▶ **Rows**
==================================================

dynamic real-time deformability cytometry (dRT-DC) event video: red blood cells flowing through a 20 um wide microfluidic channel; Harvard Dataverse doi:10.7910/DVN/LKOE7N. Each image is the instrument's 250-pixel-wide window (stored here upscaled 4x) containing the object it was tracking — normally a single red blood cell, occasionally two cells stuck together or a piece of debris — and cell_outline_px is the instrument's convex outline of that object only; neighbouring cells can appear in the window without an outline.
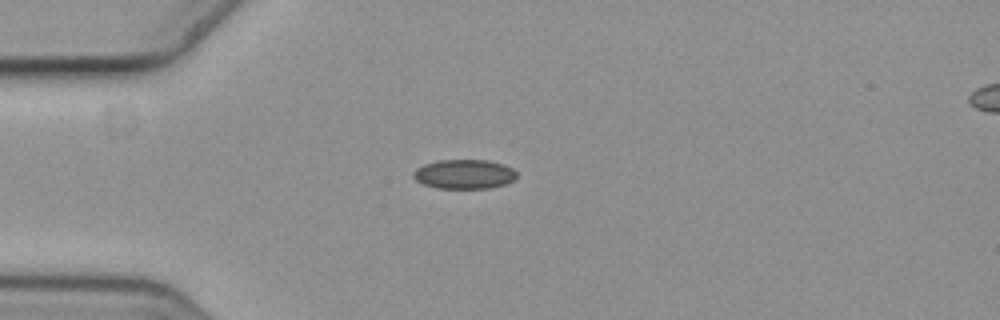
{"species": "common noctule bat (a hibernating species)", "species_latin": "Nyctalus noctula", "temperature_condition": "cold", "stored_images_in_passage": 1, "camera_frame_rate_fps": 3000, "um_per_image_px": 0.085, "animal": {"sex": "female", "body_mass_g": 19.3, "forearm_length_mm": 54.1}, "frame": {"image": 1, "passage_image": 1, "time_ms": 0.0, "image_size_px": [1000, 320], "cell_outline_px": [[516, 176], [512, 180], [504, 184], [488, 188], [436, 188], [424, 184], [416, 180], [412, 176], [412, 172], [416, 168], [424, 164], [436, 160], [488, 160], [504, 164], [512, 168], [516, 172]], "centroid_in_image_um": [39.42, 14.79], "position_along_channel_um": 45.6, "area_um2": 17.69}}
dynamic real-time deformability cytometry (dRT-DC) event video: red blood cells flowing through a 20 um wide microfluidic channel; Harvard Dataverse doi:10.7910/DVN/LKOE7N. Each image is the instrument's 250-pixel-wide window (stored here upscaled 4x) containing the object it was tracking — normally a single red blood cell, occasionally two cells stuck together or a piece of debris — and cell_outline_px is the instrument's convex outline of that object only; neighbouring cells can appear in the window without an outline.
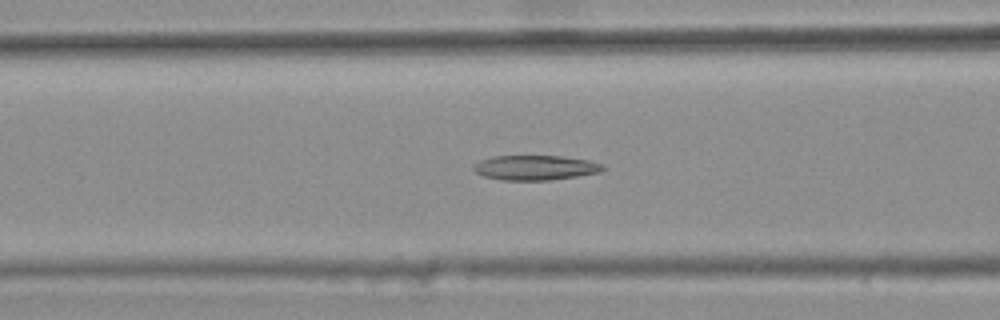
{"species": "common noctule bat (a hibernating species)", "species_latin": "Nyctalus noctula", "temperature_condition": "warm", "stored_images_in_passage": 45, "camera_frame_rate_fps": 3000, "um_per_image_px": 0.085, "animal": {"sex": "female", "body_mass_g": 25.1}, "frame": {"image": 1, "passage_image": 20, "time_ms": 6.333, "image_size_px": [1000, 320], "cell_outline_px": [[604, 168], [600, 172], [576, 176], [548, 180], [500, 180], [484, 176], [476, 172], [472, 168], [480, 160], [492, 156], [560, 156], [588, 160], [600, 164]], "centroid_in_image_um": [45.46, 14.25], "position_along_channel_um": 121.1, "area_um2": 18.44}}
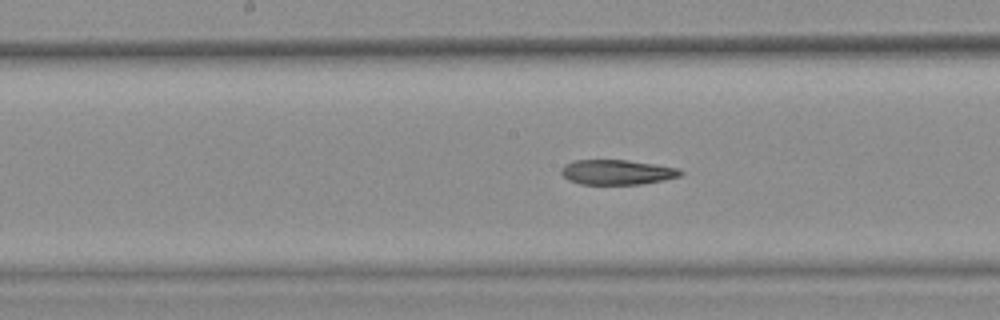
{"frame": {"image": 2, "passage_image": 26, "time_ms": 8.333, "image_size_px": [1000, 320], "cell_outline_px": [[684, 172], [680, 176], [664, 180], [640, 184], [580, 184], [568, 180], [560, 172], [560, 168], [564, 164], [572, 160], [628, 160], [680, 168]], "centroid_in_image_um": [52.43, 14.63], "position_along_channel_um": 195.8, "area_um2": 17.46}}
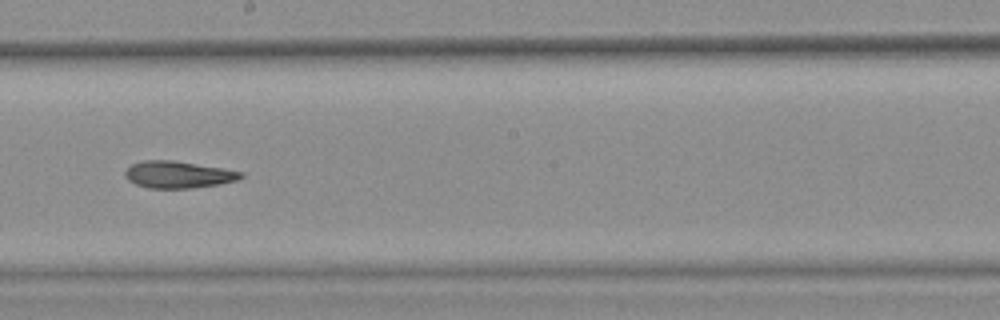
{"frame": {"image": 3, "passage_image": 29, "time_ms": 9.333, "image_size_px": [1000, 320], "cell_outline_px": [[244, 176], [236, 180], [220, 184], [192, 188], [148, 188], [136, 184], [128, 180], [124, 176], [124, 172], [132, 164], [144, 160], [172, 160], [224, 168], [244, 172]], "centroid_in_image_um": [15.15, 14.84], "position_along_channel_um": 233.0, "area_um2": 18.21}}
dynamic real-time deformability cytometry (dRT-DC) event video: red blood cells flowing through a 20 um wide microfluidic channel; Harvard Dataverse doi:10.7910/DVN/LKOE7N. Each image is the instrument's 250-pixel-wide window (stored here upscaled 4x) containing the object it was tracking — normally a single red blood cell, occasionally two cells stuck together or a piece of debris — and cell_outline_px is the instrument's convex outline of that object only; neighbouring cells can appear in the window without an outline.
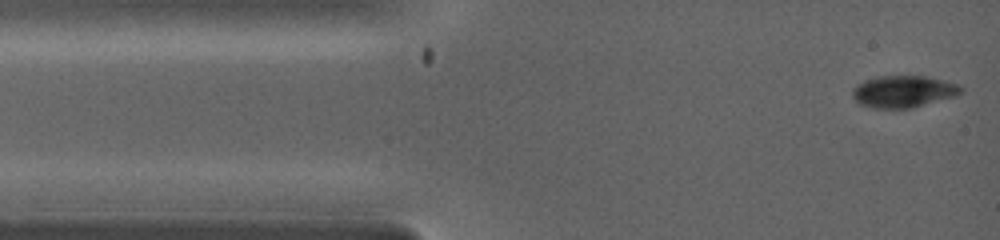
{"species": "common noctule bat (a hibernating species)", "species_latin": "Nyctalus noctula", "temperature_condition": "warm", "stored_images_in_passage": 40, "camera_frame_rate_fps": 5000, "um_per_image_px": 0.085, "animal": {"sex": "female", "body_mass_g": 19.0, "forearm_length_mm": 53.3}, "frame": {"image": 1, "passage_image": 1, "time_ms": 0.0, "image_size_px": [1000, 240], "cell_outline_px": [[964, 92], [956, 96], [912, 108], [876, 108], [860, 104], [852, 96], [852, 88], [868, 80], [884, 76], [924, 76], [956, 84], [964, 88]], "centroid_in_image_um": [76.83, 7.79], "position_along_channel_um": 8.2, "area_um2": 19.83}}
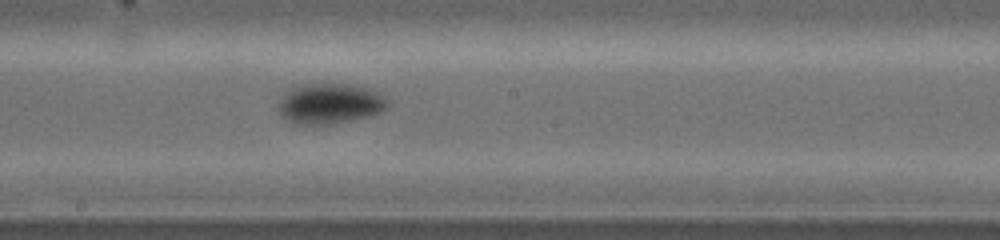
{"frame": {"image": 2, "passage_image": 23, "time_ms": 4.8, "image_size_px": [1000, 240], "cell_outline_px": [[392, 104], [388, 108], [372, 116], [332, 124], [296, 124], [284, 116], [280, 112], [280, 104], [284, 96], [288, 92], [312, 84], [352, 84], [372, 88], [388, 100]], "centroid_in_image_um": [28.2, 8.82], "position_along_channel_um": 220.0, "area_um2": 25.26}}
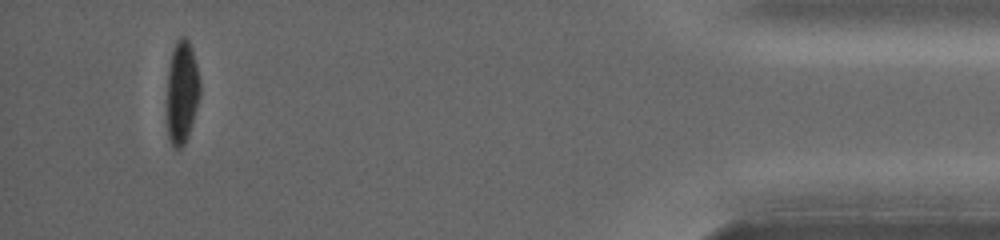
{"frame": {"image": 3, "passage_image": 39, "time_ms": 9.6, "image_size_px": [1000, 240], "cell_outline_px": [[200, 96], [188, 136], [184, 144], [180, 148], [176, 148], [172, 144], [168, 136], [168, 68], [172, 48], [176, 40], [180, 36], [184, 36], [188, 40], [192, 48], [200, 80]], "centroid_in_image_um": [15.48, 7.77], "position_along_channel_um": 419.7, "area_um2": 19.71}}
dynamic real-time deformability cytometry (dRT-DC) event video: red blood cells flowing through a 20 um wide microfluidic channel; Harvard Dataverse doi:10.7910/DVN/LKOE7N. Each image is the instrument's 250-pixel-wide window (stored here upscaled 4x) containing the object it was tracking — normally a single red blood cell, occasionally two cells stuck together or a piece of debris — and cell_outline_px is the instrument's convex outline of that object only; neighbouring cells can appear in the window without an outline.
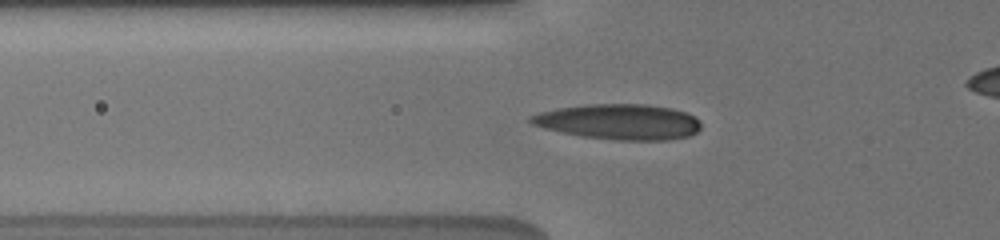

==================================================

▶ **Aim of the exercise**
Each record above is to be restated exactly, with its pictures removed from the copy.

▶ **Answer to this task**
dynamic real-time deformability cytometry (dRT-DC) event video: red blood cells flowing through a 20 um wide microfluidic channel; Harvard Dataverse doi:10.7910/DVN/LKOE7N. Each image is the instrument's 250-pixel-wide window (stored here upscaled 4x) containing the object it was tracking — normally a single red blood cell, occasionally two cells stuck together or a piece of debris — and cell_outline_px is the instrument's convex outline of that object only; neighbouring cells can appear in the window without an outline.
{"species": "common noctule bat (a hibernating species)", "species_latin": "Nyctalus noctula", "temperature_condition": "cold", "stored_images_in_passage": 1, "camera_frame_rate_fps": 3000, "um_per_image_px": 0.085, "animal": {"sex": "female", "body_mass_g": 19.3, "forearm_length_mm": 54.1}, "frame": {"image": 1, "passage_image": 1, "time_ms": 0.0, "image_size_px": [1000, 320], "cell_outline_px": [[516, 176], [512, 180], [504, 184], [488, 188], [436, 188], [424, 184], [416, 180], [412, 176], [412, 172], [416, 168], [424, 164], [436, 160], [488, 160], [504, 164], [512, 168], [516, 172]], "centroid_in_image_um": [39.42, 14.79], "position_along_channel_um": 45.6, "area_um2": 17.69}}
dynamic real-time deformability cytometry (dRT-DC) event video: red blood cells flowing through a 20 um wide microfluidic channel; Harvard Dataverse doi:10.7910/DVN/LKOE7N. Each image is the instrument's 250-pixel-wide window (stored here upscaled 4x) containing the object it was tracking — normally a single red blood cell, occasionally two cells stuck together or a piece of debris — and cell_outline_px is the instrument's convex outline of that object only; neighbouring cells can appear in the window without an outline.
{"species": "common noctule bat (a hibernating species)", "species_latin": "Nyctalus noctula", "temperature_condition": "warm", "stored_images_in_passage": 45, "camera_frame_rate_fps": 3000, "um_per_image_px": 0.085, "animal": {"sex": "female", "body_mass_g": 25.1}, "frame": {"image": 1, "passage_image": 20, "time_ms": 6.333, "image_size_px": [1000, 320], "cell_outline_px": [[604, 168], [600, 172], [576, 176], [548, 180], [500, 180], [484, 176], [476, 172], [472, 168], [480, 160], [492, 156], [560, 156], [588, 160], [600, 164]], "centroid_in_image_um": [45.46, 14.25], "position_along_channel_um": 121.1, "area_um2": 18.44}}
{"frame": {"image": 2, "passage_image": 26, "time_ms": 8.333, "image_size_px": [1000, 320], "cell_outline_px": [[684, 172], [680, 176], [664, 180], [640, 184], [580, 184], [568, 180], [560, 172], [560, 168], [564, 164], [572, 160], [628, 160], [680, 168]], "centroid_in_image_um": [52.43, 14.63], "position_along_channel_um": 195.8, "area_um2": 17.46}}
{"frame": {"image": 3, "passage_image": 29, "time_ms": 9.333, "image_size_px": [1000, 320], "cell_outline_px": [[244, 176], [236, 180], [220, 184], [192, 188], [148, 188], [136, 184], [128, 180], [124, 176], [124, 172], [132, 164], [144, 160], [172, 160], [224, 168], [244, 172]], "centroid_in_image_um": [15.15, 14.84], "position_along_channel_um": 233.0, "area_um2": 18.21}}
dynamic real-time deformability cytometry (dRT-DC) event video: red blood cells flowing through a 20 um wide microfluidic channel; Harvard Dataverse doi:10.7910/DVN/LKOE7N. Each image is the instrument's 250-pixel-wide window (stored here upscaled 4x) containing the object it was tracking — normally a single red blood cell, occasionally two cells stuck together or a piece of debris — and cell_outline_px is the instrument's convex outline of that object only; neighbouring cells can appear in the window without an outline.
{"species": "common noctule bat (a hibernating species)", "species_latin": "Nyctalus noctula", "temperature_condition": "warm", "stored_images_in_passage": 40, "camera_frame_rate_fps": 5000, "um_per_image_px": 0.085, "animal": {"sex": "female", "body_mass_g": 19.0, "forearm_length_mm": 53.3}, "frame": {"image": 1, "passage_image": 1, "time_ms": 0.0, "image_size_px": [1000, 240], "cell_outline_px": [[964, 92], [956, 96], [912, 108], [876, 108], [860, 104], [852, 96], [852, 88], [868, 80], [884, 76], [924, 76], [956, 84], [964, 88]], "centroid_in_image_um": [76.83, 7.79], "position_along_channel_um": 8.2, "area_um2": 19.83}}
{"frame": {"image": 2, "passage_image": 23, "time_ms": 4.8, "image_size_px": [1000, 240], "cell_outline_px": [[392, 104], [388, 108], [372, 116], [332, 124], [296, 124], [284, 116], [280, 112], [280, 104], [284, 96], [288, 92], [312, 84], [352, 84], [372, 88], [388, 100]], "centroid_in_image_um": [28.2, 8.82], "position_along_channel_um": 220.0, "area_um2": 25.26}}
{"frame": {"image": 3, "passage_image": 39, "time_ms": 9.6, "image_size_px": [1000, 240], "cell_outline_px": [[200, 96], [188, 136], [184, 144], [180, 148], [176, 148], [172, 144], [168, 136], [168, 68], [172, 48], [176, 40], [180, 36], [184, 36], [188, 40], [192, 48], [200, 80]], "centroid_in_image_um": [15.48, 7.77], "position_along_channel_um": 419.7, "area_um2": 19.71}}
dynamic real-time deformability cytometry (dRT-DC) event video: red blood cells flowing through a 20 um wide microfluidic channel; Harvard Dataverse doi:10.7910/DVN/LKOE7N. Each image is the instrument's 250-pixel-wide window (stored here upscaled 4x) containing the object it was tracking — normally a single red blood cell, occasionally two cells stuck together or a piece of debris — and cell_outline_px is the instrument's convex outline of that object only; neighbouring cells can appear in the window without an outline.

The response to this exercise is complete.